Tripoli

For a long time, this was considered my most professional and polished track. Since I felt that it was far enough along to be presentable, I made it my first submission to the Wires series. Somehow, people actually liked it as much as I did.

This song started off as a set of experiments. Alone in my room, I pecked out a few measures of an arpeggio on my PSS-470 (harder than it seems), trimmed down the clip to two measures, and made it into a loop. It had a neat sound. The PSS-470 also had a rudimentary five-piece drum machine on it, and the snare, pitch-shifted up, made a better hi-hat than the one built into the keyboard, so I made a 1/16 note loop of that. In my experimentation, I discovered that a pretty decent drum-n-bass rhythm could be made by taking that snare-hat track and echoing it a 1/32 note after the hits, and through careful altering of the volume envelope and pitch, turn it into a snare rush. And I ran with that. Built a varied four-bar beat, turned it into a loop and dropped it into another project file with the arpeggio, and I had the makings of a song.

I was also curious about kicks. The keyboard's kick was anemic on the bass end, but had a decent midrange presence. So that became a rhythm to break up the sound into a rhythm progression. Something more...ah yes, the true bass kick on the 1 and 3 beats; I had a song with two bass drums.

And then one thing lead to another; vocals...that's really my voice singing the repeated words "Come with me...to the shores of Tripoli." I don't remember where the words came from; they just flowed. In afterthought, it became fitting, because though I wanted to convey a sense of getting away from it all, the shoreline city of Tripoli was the scene of intense and bloody battles during World War II. Thousands died there, and somehow it becomes the destination for escape in this song. But in the "Long Drive Home" concept, this was to be a love song. Well, with the heavy connotations of the destination weighing down on the romantic idea, it put the song into a new spin. Good love gone warlike.

I came to like the track more, and the more I liked, the more I added. It had the vocals, so it needed the melody track to mirror the vocals. I recorded that on the PSS-470 and dug the sound, but it needed something special. Well, Cool Edit 95 has a feature called "brainwave synchronization", which does funny, pseudoscientific things to stereo sounds in the goal of "modulating your brain waves" into a state of relaxation, concentration, or alertness. Sensory science aside, what it did to sounds in the "alpha waves" settings really, really brought the sound out of the speakers and filled the soundstage with the smoothest vibe. I was in love.
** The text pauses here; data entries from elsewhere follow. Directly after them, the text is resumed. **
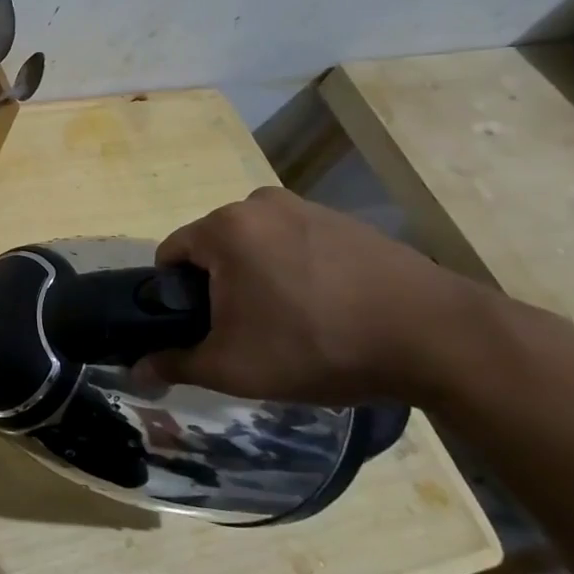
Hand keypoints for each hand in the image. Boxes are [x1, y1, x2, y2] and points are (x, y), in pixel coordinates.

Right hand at [134, 187, 493, 406]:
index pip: (170, 255)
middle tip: (247, 334)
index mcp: (225, 227)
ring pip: (256, 246)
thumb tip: (137, 370)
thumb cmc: (317, 345)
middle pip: (214, 248)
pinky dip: (295, 271)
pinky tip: (326, 309)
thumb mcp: (235, 367)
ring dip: (257, 279)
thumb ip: (177, 364)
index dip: (174, 297)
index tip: (200, 330)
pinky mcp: (344, 220)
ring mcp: (306, 207)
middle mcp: (259, 203)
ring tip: (291, 324)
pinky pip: (295, 244)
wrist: (436, 337)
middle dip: (219, 287)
Then, the bassline; it needed a riding, rolling bassline, dry but rich. And then somewhere in the playback, I started hearing overtones, and those overtones made a new part necessary. They sang the notes that I'd later supplement with the flute. The monotonic chord structure of the song necessitated more and more of the smooth stuff, so the vocoded vocals were born from the main vocal loop modulated with the melody loop. Smooth, smooth, smooth.

Finally, it made itself known to me: this song was to be polished into a largely European electronica vibe. I heard Kraftwerk. I heard BBC sci-fi soundtracks. I heard German new wave and the late night songs of my youth. I heard a synthetic choir singing "Aaahhh". The quiet part in the middle, with the sub-bass breakdown like a thunder storm on the distant sea, followed by the snap back into the fullness of sound hammered it home; this was a song about strong love in trouble.